結んで開かず(一)

 アパートの近くのスーパーマーケットに併設された食堂で食べたソーキそばが、引越しをしてから最初の、家族での食事だった。薄味だったけど、豚肉だけはじゅわっと味が染みていて、軟骨まで全部食べた。食べ終わってもまだ口には豚肉の甘みが残っていて、満腹なのに、じわっと唾が湧いた。でもそれも外に出るまでだった。スーパーマーケットの隣には製糖工場があって、雲よりも白い水蒸気をむくむくと吐き出し続けていた。問題はその匂いで、きっとサトウキビを絞ったやつに、雑巾を入れて蒸しているに違いない。嗅いだ一瞬お腹に力を入れないと「おえっ」てなる。とても砂糖を、あの甘くておいしい砂糖を作っているとは思えない匂いだ。アパートはそこから道路を渡ってすぐのところで、引越ししてきて分かったんだけど、家族五人で、二つしか部屋がない。親は当然知ってただろうけど、僕には知らされていない。というか、引っ越す先がどんな部屋なのかも話題にのぼらないくらい、そして僕からも敢えて聞かないくらい、僕と家族との会話は少なかった。

 僕が話さなくなったのは、最初の引越しの時からだ。幼稚園を卒園して、小学校に上がる時。環境の変化に、全く追いつけなかったんだと思う。昨日まで寝ていた家と、違う家。昨日まで歩いていた田んぼに囲まれた道と違う、新幹線の高架下の道。昨日まで友達と遊んでいた神社もない。友達もいない。挨拶をすればお茶とお菓子をくれる、青い屋根のおばちゃんもいない。右を見ても左を見ても知っている人が誰もいない、なんなんだこれはって。例えば大人の人だって、朝起きたら突然知らないところにいて、知ってる人が誰もいなくなってたら、びっくりすると思うんだ。

 引っ越しという言葉さえ知らなかった僕は、自分ではどうすることもできない、大きな力があるんだって知った。そんな大袈裟な、と思われるかもしれないけど、僕にとってはそれ程の事だった。それでも家族がいたから、家にいるときは少しは安心できた。でも夜になって、「朝になったらまた、あの知らない人だらけの学校に行くのか」と考えると、布団の中で勝手に体が震えた。

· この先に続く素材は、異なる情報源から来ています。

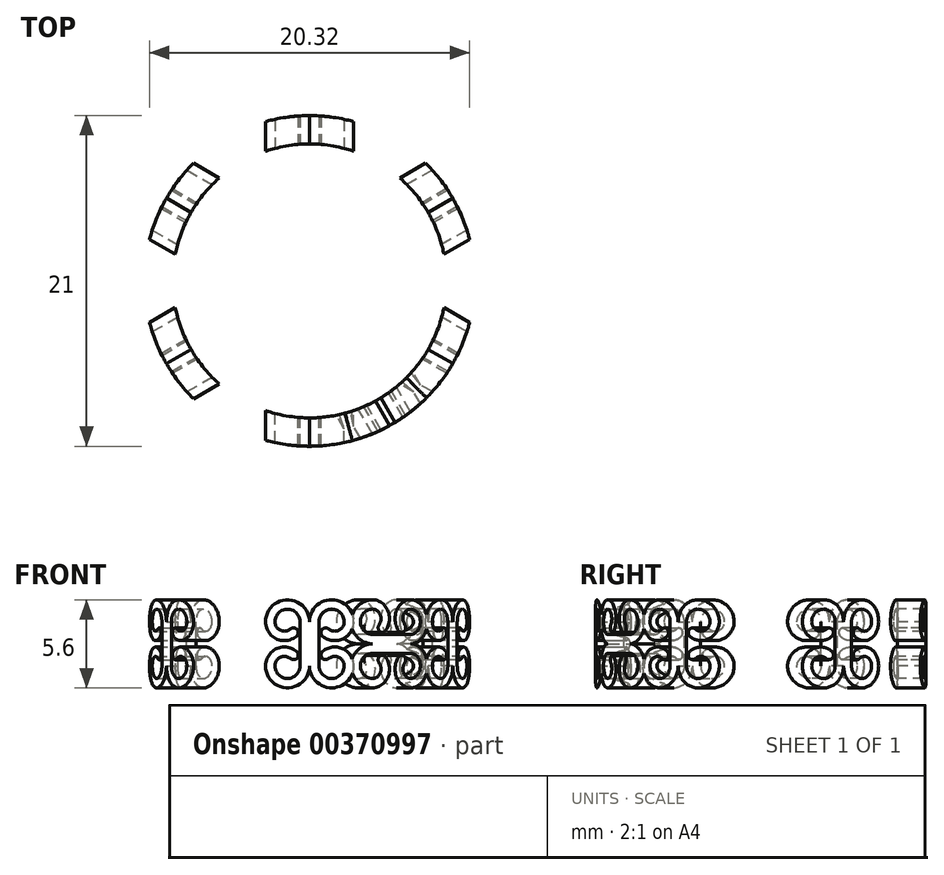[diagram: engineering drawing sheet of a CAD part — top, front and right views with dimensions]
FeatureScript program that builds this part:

 そんな調子だったから、友達もできないまま二年生になった。その時に長屋の隣の家に、同じ二年生の男子、竹林が引っ越してきた。完全に世界に委縮していた僕は、竹林と仲良くなるのに一年もかかった。三年生になって、やっとキャプテン翼ごっこで一緒にサッカーで遊べるようになったのに、四年生に上がる前、今度は竹林が引っ越して行った。

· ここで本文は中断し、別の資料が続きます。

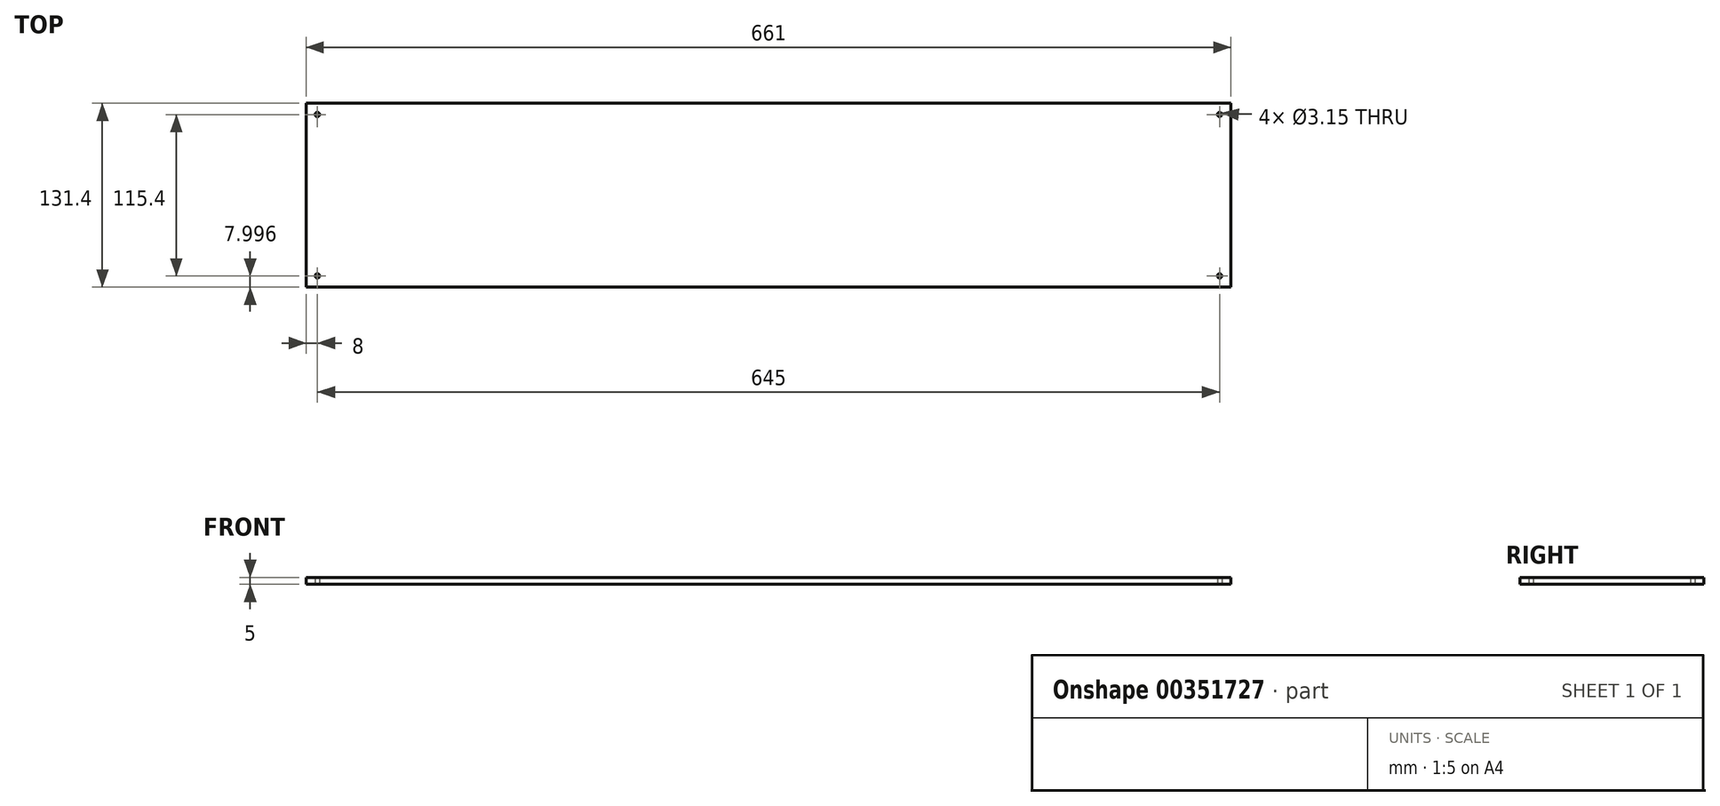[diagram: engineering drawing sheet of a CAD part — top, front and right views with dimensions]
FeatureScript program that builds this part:
annotation { "Feature Type Name" : "Feature", "Feature Type Description" : "" }
export const myFeature = defineFeature(function(context is Context, id is Id, definition is map)
    precondition{}
    {
        {
            var Q0;
            Q0=qCreatedBy(makeId("Top.planeOp"),FACE);
            var sketch = newSketch(context, id + "F0", { "sketchPlane" : qUnion([Q0])});
            skLineSegment(sketch, "E0.bottom", {"start": v(-550.19, 88.73) * mm, "end": v(110.81, 88.73) * mm});
            skLineSegment(sketch, "E0.top", {"start": v(-550.19, -42.67) * mm, "end": v(110.81, -42.67) * mm});
            skLineSegment(sketch, "E0.left", {"start": v(-550.19, 88.73) * mm, "end": v(-550.19, -42.67) * mm});
            skLineSegment(sketch, "E0.right", {"start": v(110.81, 88.73) * mm, "end": v(110.81, -42.67) * mm});
            skCircle(sketch, "E1", {"center": v(-542.19, 80.73) * mm, "radius": 1.57 * mm});
            skCircle(sketch, "E2", {"center": v(102.81, 80.73) * mm, "radius": 1.57 * mm});
            skCircle(sketch, "E3", {"center": v(102.81, -34.67) * mm, "radius": 1.57 * mm});
            skCircle(sketch, "E4", {"center": v(-542.19, -34.67) * mm, "radius": 1.57 * mm});
            skLineSegment(sketch, "E5", {"start": v(-542.19, 80.73) * mm, "end": v(102.81, 80.73) * mm, "construction": true});
            skLineSegment(sketch, "E6", {"start": v(102.81, 80.73) * mm, "end": v(102.81, -34.67) * mm, "construction": true});
            skLineSegment(sketch, "E7", {"start": v(102.81, -34.67) * mm, "end": v(-542.19, -34.67) * mm, "construction": true});
            skLineSegment(sketch, "E8", {"start": v(-542.19, -34.67) * mm, "end": v(-542.19, 80.73) * mm, "construction": true});
            skSolve(sketch);
        }
        {
            var Q0;
            Q0=makeQuery(id+"F0.imprint","IMPRINT",FACE,{"disambiguationData":[TD([[makeQuery(id+"F0.imprint","IMPRINT",EDGE,{"derivedFrom":sQuery(id+"F0.wireOp",EDGE,"E0.bottom")}),-1.0]])]});
            extrude(context, id + "F1", {"entities" : qUnion([Q0]), "depth" : 5 * mm});
        }
    });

 僕は多分その時、開きかけていた拳を、またぎゅっと握ってしまったんだと思う。それから今回の引越しまで、つまり五年生が終わるまで、僕は、再び閉じられた手を開くには、最初の何倍もの力が必要なんだって思い知らされたんだ。そして、僕にはその力が無いって事も。もしかしたら、諦めていたのかもしれない。仲良くなっても、いつかは離れなくてはならなくなる。喧嘩して嫌いになったわけでもないのに。突然に。僕にはどうすることもできないまま。消化されることのない寂しさを持ち続けるくらいなら、最初から一人でいいって。仲良くなる人が一人増える度に、その寂しさが一つ増えていくのかと思うと、いつか僕の体は寂しさでいっぱいになって、寒くて凍えてしまうんじゃないかって、怖かったんだ。

 その結果、周りの全てのものを近づかせないまま、製糖工場の匂いがする狭いアパートで、僕の六年生が、もうすぐ始まろうとしていた。